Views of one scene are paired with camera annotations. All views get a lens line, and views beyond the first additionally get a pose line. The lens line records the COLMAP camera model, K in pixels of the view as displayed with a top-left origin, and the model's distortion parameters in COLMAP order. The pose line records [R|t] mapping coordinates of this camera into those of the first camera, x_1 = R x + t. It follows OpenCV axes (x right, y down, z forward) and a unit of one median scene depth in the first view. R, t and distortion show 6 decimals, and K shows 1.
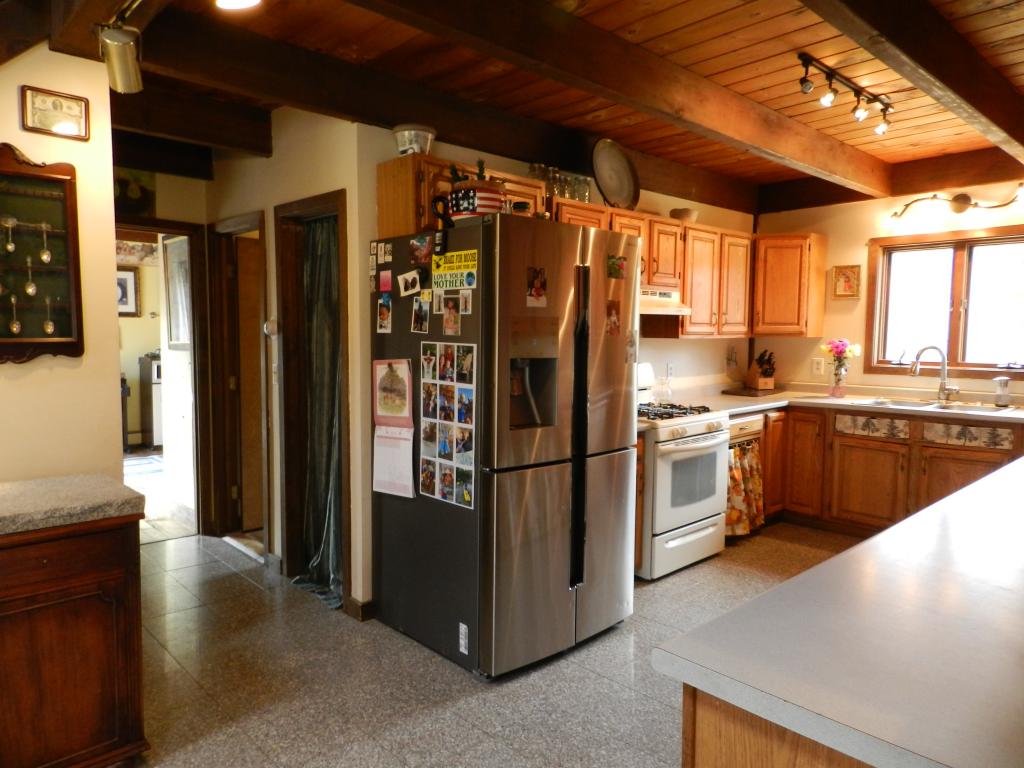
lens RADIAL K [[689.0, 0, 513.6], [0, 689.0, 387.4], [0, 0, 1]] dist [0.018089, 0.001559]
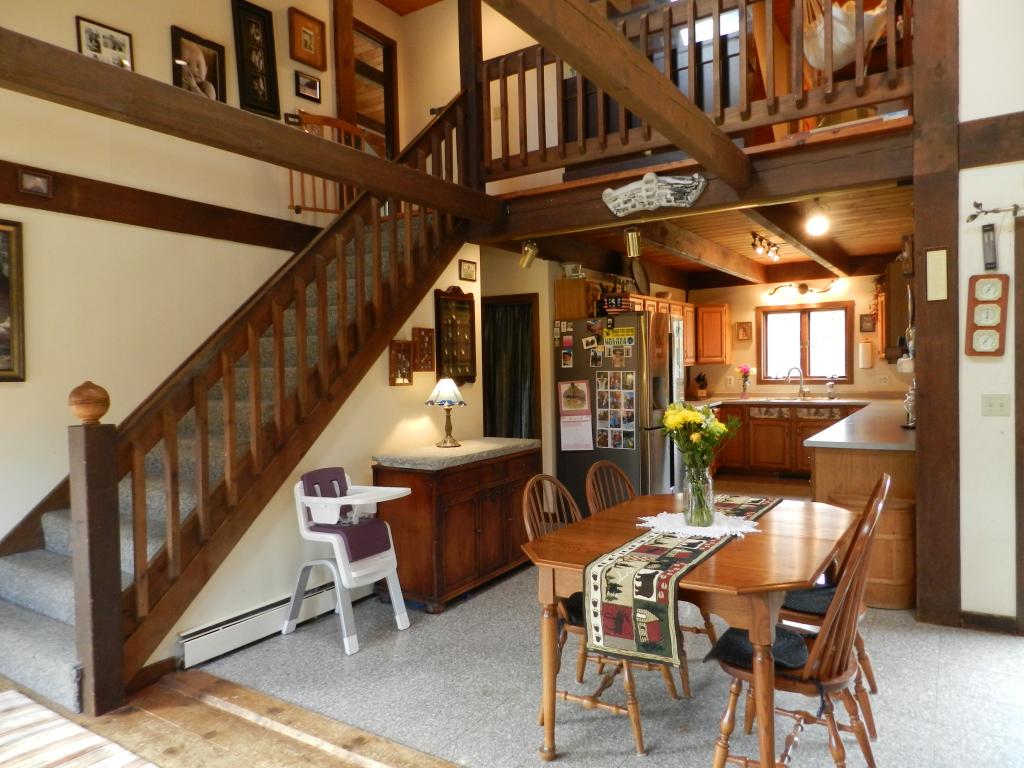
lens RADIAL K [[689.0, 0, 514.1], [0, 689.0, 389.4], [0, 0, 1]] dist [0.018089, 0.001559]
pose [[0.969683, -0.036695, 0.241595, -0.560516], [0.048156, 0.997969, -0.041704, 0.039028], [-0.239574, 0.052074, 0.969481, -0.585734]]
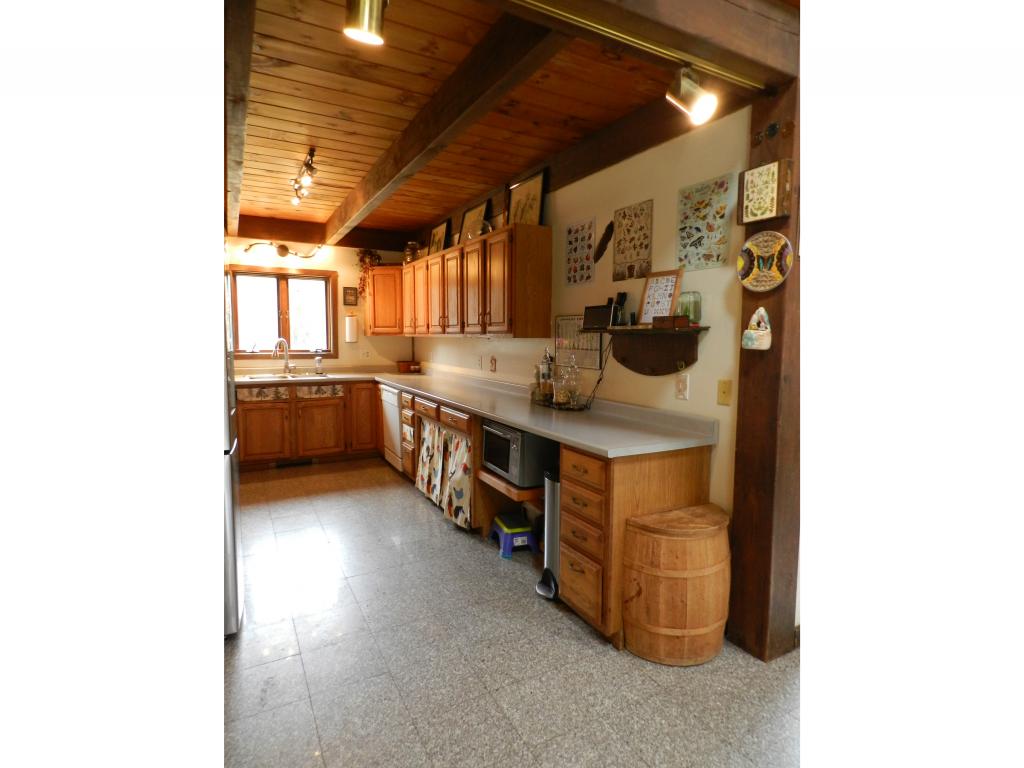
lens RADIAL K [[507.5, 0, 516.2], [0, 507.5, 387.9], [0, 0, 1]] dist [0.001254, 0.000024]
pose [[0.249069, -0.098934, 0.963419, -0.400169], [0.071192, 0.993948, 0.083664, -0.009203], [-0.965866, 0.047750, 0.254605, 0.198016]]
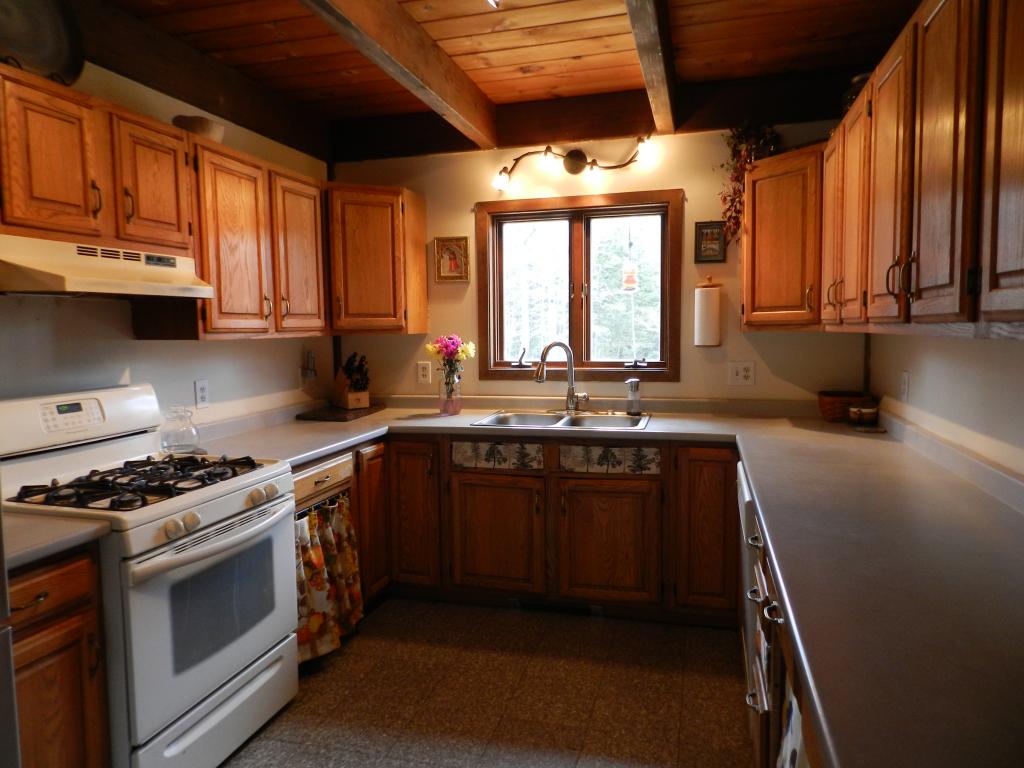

· · ·

The task calls for all records to be set down precisely, excluding any images.

**Output of the exercise:**
Views of one scene are paired with camera annotations. All views get a lens line, and views beyond the first additionally get a pose line. The lens line records the COLMAP camera model, K in pixels of the view as displayed with a top-left origin, and the model's distortion parameters in COLMAP order. The pose line records [R|t] mapping coordinates of this camera into those of the first camera, x_1 = R x + t. It follows OpenCV axes (x right, y down, z forward) and a unit of one median scene depth in the first view. R, t and distortion show 6 decimals, and K shows 1.
lens RADIAL K [[689.0, 0, 513.6], [0, 689.0, 387.4], [0, 0, 1]] dist [0.018089, 0.001559]
lens RADIAL K [[689.0, 0, 514.1], [0, 689.0, 389.4], [0, 0, 1]] dist [0.018089, 0.001559]
pose [[0.969683, -0.036695, 0.241595, -0.560516], [0.048156, 0.997969, -0.041704, 0.039028], [-0.239574, 0.052074, 0.969481, -0.585734]]
lens RADIAL K [[507.5, 0, 516.2], [0, 507.5, 387.9], [0, 0, 1]] dist [0.001254, 0.000024]
pose [[0.249069, -0.098934, 0.963419, -0.400169], [0.071192, 0.993948, 0.083664, -0.009203], [-0.965866, 0.047750, 0.254605, 0.198016]]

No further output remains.